Excerpted passage
________

The question for the Green Bay Packers was never should they try to sign Steven Jackson, but rather how much should they bid?
That didn’t stop hoards of fans from attacking Packers GM Ted Thompson when his proven free agency approach led to the former-St. Louis Rams running back signing with Atlanta. Some have even gone as far as to demand Thompson’s ousting. Granted, most fans are smarter than that, but it just goes to show you how quickly people forget a championship run followed by two straight division crowns.
Thankfully, the Packers’ organization doesn’t operate at the whim of the fans. Neither does Ted Thompson. During this free agency period, the Packers GM has approached former-Packer Cullen Jenkins and the aforementioned Jackson expressing interest. In both cases Thompson gauged the players’ level of reciprocal interest and gave both his price.
Thompson doesn’t look to sign players, he looks to acquire value. There’s no better way to build a team in the salary cap era. In Jenkins’ case, the New York Giants expressed greater desire (and overpaid accordingly). Jackson’s situation was a little more complicated. Several times since opting out of his contract with St. Louis, Jackson expressed considerable interest in coming to Green Bay. The Packers initially didn’t share the enthusiasm.
That changed this week, and blogosphere was abuzz over the potential marriage. The Packers are widely considered to be deficient at running back, and Jackson fits Green Bay’s zone-blocking scheme. But this is the NFL, and personnel decisions are not so simple.
This is where some fans disconnect with reality. The Packers need to preserve cap space to extend Aaron Rodgers and Clay Matthews. Thus, any deal with a free agent like Jackson must not cut into those funds. Even if Jackson returns to his 2010 form, unlikely as that is, he’s not worth the trouble if it means Green Bay losing its star quarterback or premier pass rusher. Despite this, the irrational segment of the fanbase wants to send Thompson to the guillotine.
While Thompson will never speak publicly about what transpired with Jackson, it’s easy to read the tea leaves. Jackson wanted (and received from the Falcons) a long-term commitment. The Packers, seeing Jackson’s age and the abuse he’s taken over nine seasons, didn’t want to commit for more than a season or two.

________

To be done
Write the next part of the article above about the Packers and Steven Jackson, picking up after its last sentence.

Dataset items

________

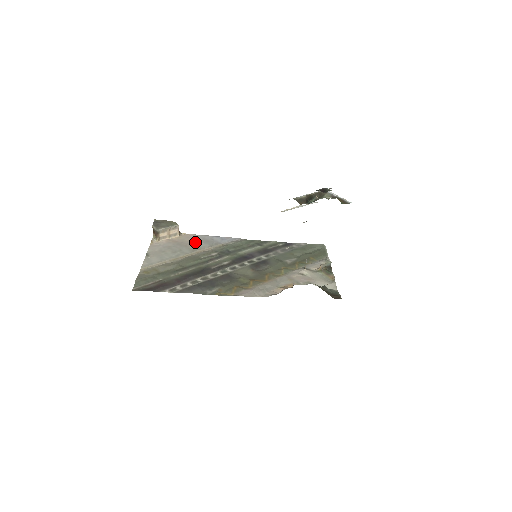
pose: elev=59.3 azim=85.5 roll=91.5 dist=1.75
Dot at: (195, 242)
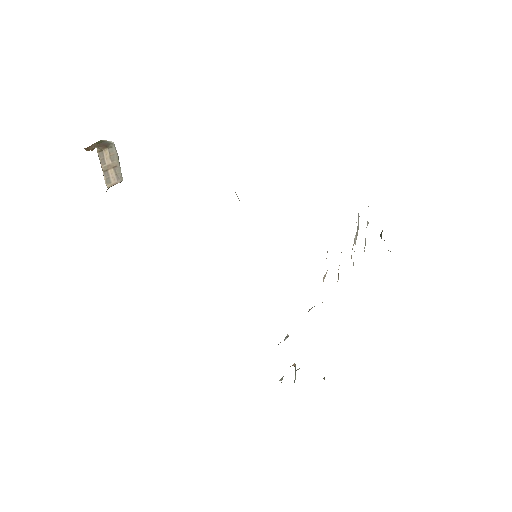
Dot at: occluded
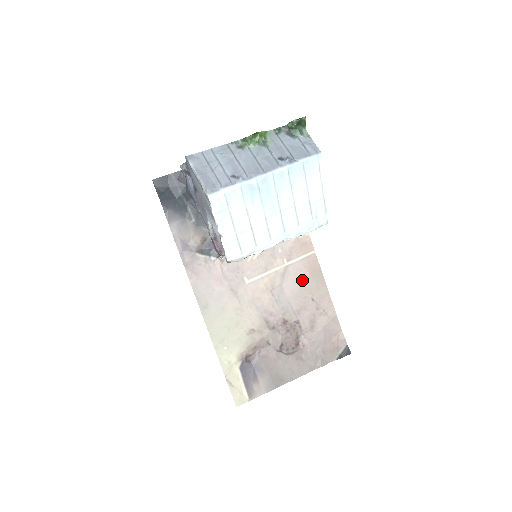
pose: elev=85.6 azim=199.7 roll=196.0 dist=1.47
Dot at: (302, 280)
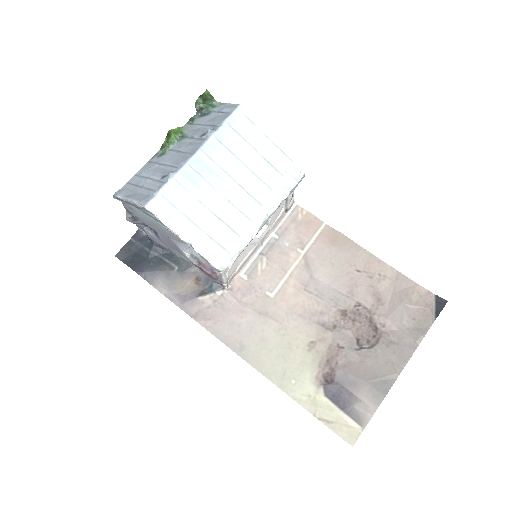
Dot at: (331, 258)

________

Exercise answer
The result was Jackson making Green Bay his backup plan, and that’s OK. Thompson’s approach prevents Green Bay from falling into salary cap hell. Look no further than the AFC North. The Pittsburgh Steelers and Baltimore Ravens both had to purge many of their best players just to get under the salary cap. In a few years, this offseason’s big spenders Seattle and Miami will have to do the same thing. It’s hard to win championships when you find yourself cutting your best players, something the Packers under Thompson very rarely had to do. When Green Bay does release a big contract early, it’s a case like Charles Woodson; a player who can no longer play at a high enough level.
Bringing this back to Jackson, it’s easy to see why Thompson balked at a three-year deal. Jackson’s productivity has dropped every year since 2009. Over that span, he led the NFC in carries with 1,171. That figure doesn’t even account for his catches out of the backfield, which add on another 177 touches. The combination of these hits has demonstratively worn Jackson down. Despite playing in all 16 games last year, he barely surpassed the 1,000-yard mark while averaging only 4.1 yards a carry. That’s hardly an elite back, let alone one worthy of a three-year contract after age 30.
Don’t agree? Let’s compare those numbers to a similar player who Packers fans are familiar with: Ahman Green.
During his prime, Green was a powerful runner who also displayed great hands out of the backfield. His 1,883 rushing yards in 2003 and 594 receiving yards in 2001 are both team records. Green played well through his first seven season, but then the accumulated carries began to wear him down. His final full season in Green Bay, the then 29-year-old Green rushed for only 1,059 yards and 5 touchdowns. That season was eerily similar in many respects to Jackson’s final year with St. Louis. After that season, Green never rushed for more than 300 yards in a season again.
Now, that doesn’t mean Jackson will rush for less than 300 yards this year, but he won’t be the elite player most fans expect him to be. In all likelihood, 2013 will be Jackson’s last shot at a 1,000-yard season. Yet Atlanta will be paying him starter’s money for two additional years. It won’t be a surprise if Jackson doesn’t survive to the end of that contract. When that happens, there’ll be a lot of people who conveniently forget that they trashed Ted Thompson for not signing Jackson this offseason.
Jason Hirschhorn covers the Green Bay Packers for Lombardi Ave. He has previously written for Hail to the Orange, College Hoops Net, Mocking the Draft, LiveBall Sports, and the List Universe. He is currently a senior writer for Beats Per Minute, an indie-music webzine. Follow him on Twitter at twitter.com/JBHirschhorn.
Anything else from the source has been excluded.